Is there any specific meaning of the formula 2*(max-min)/(max+min)? I'm a student who studies machine learning.
When I studied this paper(https://dl.acm.org/doi/pdf/10.1145/335191.335388),
I saw the following formula and explanation.
$$(direct_{max} - direct_{min})/direct_{mean} = (indirect_{max} - indirect_{min})/indirect_{mean}$$
The $direct_{mean}$ is the mean value of $direct_{max}$ and $direct_{min}$.
And $indirect_{mean}$ is also the mean value of $indirect_{max}$ and $indirect_{min}$.
In this case, that paper said the fluctuate amount is the same between direct and indirect.
But I don't understand one thing.
Is there any specific meaning of the below formula?
$$2* (value_{max} - value_{min})/(value_{max} + value_{min})$$
I don't know why it has the meaning as the amount of fluctuating.
Thank you for reading my question.
 A: You can rewrite the formula as follows:
$$ \frac{2*(\text{Max}-\text{Min})}{\text{Max}+\text{Min}} $$
$$ = \frac{\text{Max}-\text{Min}}{\frac{\text{Max}+\text{Min}}{2}} $$
$$ = \frac{\text{Range}}{\text{AVG(Min, Max)}} $$
The numerator is the range, and the denominator is the average of the max and min.
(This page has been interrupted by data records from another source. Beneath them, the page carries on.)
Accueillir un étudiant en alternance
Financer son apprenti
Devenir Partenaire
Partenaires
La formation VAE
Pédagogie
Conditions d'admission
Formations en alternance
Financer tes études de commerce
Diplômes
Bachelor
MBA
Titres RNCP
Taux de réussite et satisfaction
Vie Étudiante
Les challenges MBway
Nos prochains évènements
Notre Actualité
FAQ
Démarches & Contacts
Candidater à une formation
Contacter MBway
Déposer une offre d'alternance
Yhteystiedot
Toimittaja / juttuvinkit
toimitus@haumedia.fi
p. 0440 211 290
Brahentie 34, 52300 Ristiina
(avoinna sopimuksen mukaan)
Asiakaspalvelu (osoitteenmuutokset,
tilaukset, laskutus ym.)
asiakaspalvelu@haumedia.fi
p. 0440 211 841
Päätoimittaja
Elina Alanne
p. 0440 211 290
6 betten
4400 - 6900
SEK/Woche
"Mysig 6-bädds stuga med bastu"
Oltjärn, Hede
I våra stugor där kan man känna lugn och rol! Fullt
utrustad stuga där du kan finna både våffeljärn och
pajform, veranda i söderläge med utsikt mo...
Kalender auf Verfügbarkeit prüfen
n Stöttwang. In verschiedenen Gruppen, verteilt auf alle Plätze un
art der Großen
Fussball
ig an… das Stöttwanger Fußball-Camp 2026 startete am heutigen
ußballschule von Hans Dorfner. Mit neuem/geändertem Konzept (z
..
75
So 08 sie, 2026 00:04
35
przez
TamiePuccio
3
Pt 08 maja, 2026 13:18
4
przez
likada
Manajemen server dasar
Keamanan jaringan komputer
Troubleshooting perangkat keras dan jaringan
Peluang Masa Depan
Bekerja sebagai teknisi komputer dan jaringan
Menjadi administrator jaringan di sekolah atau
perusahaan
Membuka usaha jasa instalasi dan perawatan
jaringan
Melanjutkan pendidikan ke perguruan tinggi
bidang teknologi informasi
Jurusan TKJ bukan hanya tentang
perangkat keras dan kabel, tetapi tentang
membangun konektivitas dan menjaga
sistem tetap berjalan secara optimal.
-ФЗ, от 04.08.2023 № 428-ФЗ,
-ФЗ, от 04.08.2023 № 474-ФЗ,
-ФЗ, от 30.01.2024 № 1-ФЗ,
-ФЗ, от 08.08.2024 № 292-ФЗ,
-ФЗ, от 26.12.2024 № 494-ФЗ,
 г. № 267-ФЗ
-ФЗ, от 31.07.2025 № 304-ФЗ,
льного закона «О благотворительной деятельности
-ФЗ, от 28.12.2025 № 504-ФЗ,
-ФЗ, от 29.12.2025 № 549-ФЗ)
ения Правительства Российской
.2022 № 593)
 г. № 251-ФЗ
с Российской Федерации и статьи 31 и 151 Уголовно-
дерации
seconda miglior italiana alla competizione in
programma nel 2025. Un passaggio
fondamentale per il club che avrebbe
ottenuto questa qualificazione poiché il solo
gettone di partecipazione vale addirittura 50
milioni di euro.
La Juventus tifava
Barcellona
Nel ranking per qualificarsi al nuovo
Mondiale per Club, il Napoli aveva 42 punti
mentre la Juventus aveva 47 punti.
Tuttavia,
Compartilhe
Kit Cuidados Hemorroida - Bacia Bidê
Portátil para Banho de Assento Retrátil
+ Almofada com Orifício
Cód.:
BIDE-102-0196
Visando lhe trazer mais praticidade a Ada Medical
You can think of that numerator as a measure of spread, and the denominator as a measure of central tendency. So, this ratio is similar to other dimensionless/normalized metrics that measure noise/signal, like $\frac{\sigma}{\mu}$ or $\frac{\text{IQR}}{\text{Median}}$.
EDIT: As noted in comments on the original question, this is a rough normalized measure of spread unless we know a lot more about the distribution. If the distribution of observed values is approximately symmetric and unimodal, then that average is likely close to the mean or median. But, if the distribution is skewed or multimodal, then the average of the min and max can be wildly different from most actual observations.